One day I was at work at a popular coffee shop, not that that is important to my story and I was talking with a girl I work with. Now one thing that is important to my story is the physical type of people we are. Now you know me (unless you have found this blog by chance and are not one of the CLTDs at Camp Chestermere) – I am a thick person. What I mean by that is that I am build to be a warrior. In peek physical shape (which I am not nor was I at the time of my story… in fact I have never been since maybe I was 4!) I would still be the higher numbers on the BMI. I have large feet and big shoulders and have a strong build. I was always the tallest kid in my class until I hit high school. My converser was (and last I saw her a few months ago still is) quite the opposite. She was tiny!! It ended up she was (and I imagine still is) less than half my weight! I didn’t think that was possible! She was (is) less than 5’ and would be blown away in a windstorm. She could buy clothes in the kid’s section!

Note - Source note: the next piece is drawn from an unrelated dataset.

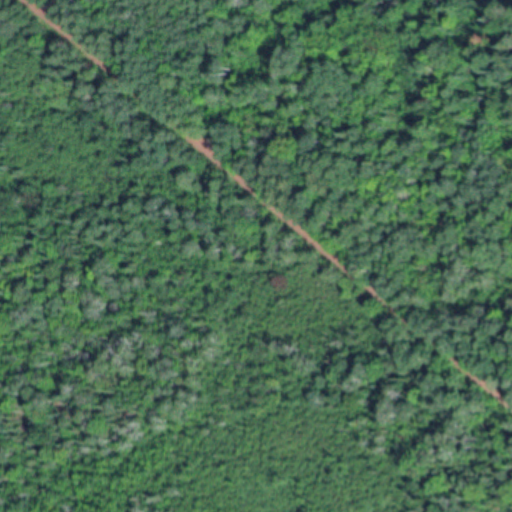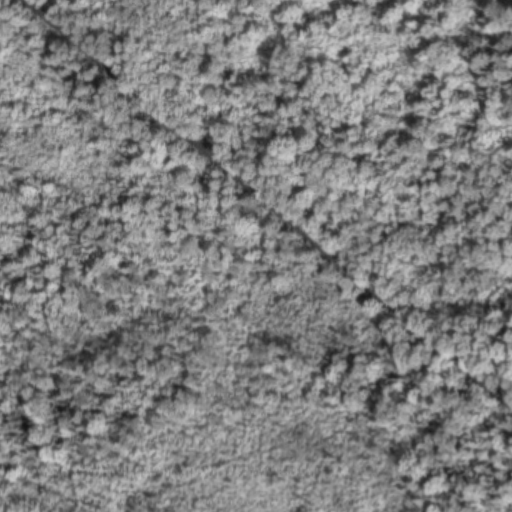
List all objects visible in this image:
road: (270, 201)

Now at the time I was spending much time at the gym and I was telling her how I ran for half an hour before I got to work that morning. I thought her eyes were going to pop out of her head!! She laughed (not in a mean way – she was a cool kid and I imagine still is) and said she would die if she attempted it!! See, she was a pack a day smoker and quite the partier. She stayed up late and often had to work early. She was unconcerned about what she ate and lived on coffee and rarely got exercise outside of standing at work all day.
I, on the other hand, was (mostly) concerned and consciously eating healthy foods, rarely ever drank alcohol, stuck to water for the most part over coffee and was living a healthy lifestyle including hitting the gym 4-5 times a week. Yet, on the surface she would be the one held up as ‘in shape’ and I the opposite.
I tell this story to parallel it with another I think of in the same way. I was having coffee with an individual who was rather opinionated about some behaviors of others his age and how it should make them unsuitable for Christian leadership of others. He explained to me that he doesn’t go out partying or do the things that they do and I got the feeling he was suggesting that he were a better Christian because he went to church every week and he was on the worship team and he was a weekly volunteer leading others and he… well… played the part of a ‘good Christian’.
Remind you of a biblical story? Read Luke 18:9-14 – it is a story told by Jesus of a ‘holy man’ and a ‘sinner’.
The fact of the matter, my friends, is that we are all dirty rotten sinners. Me and you and everyone else. Our standing with Christ can be read by Christ alone and can not by what we do or do not do. Anyone can jump through religious hoop to look good, but the real relationship cannot be seen by anyone outside of ourselves.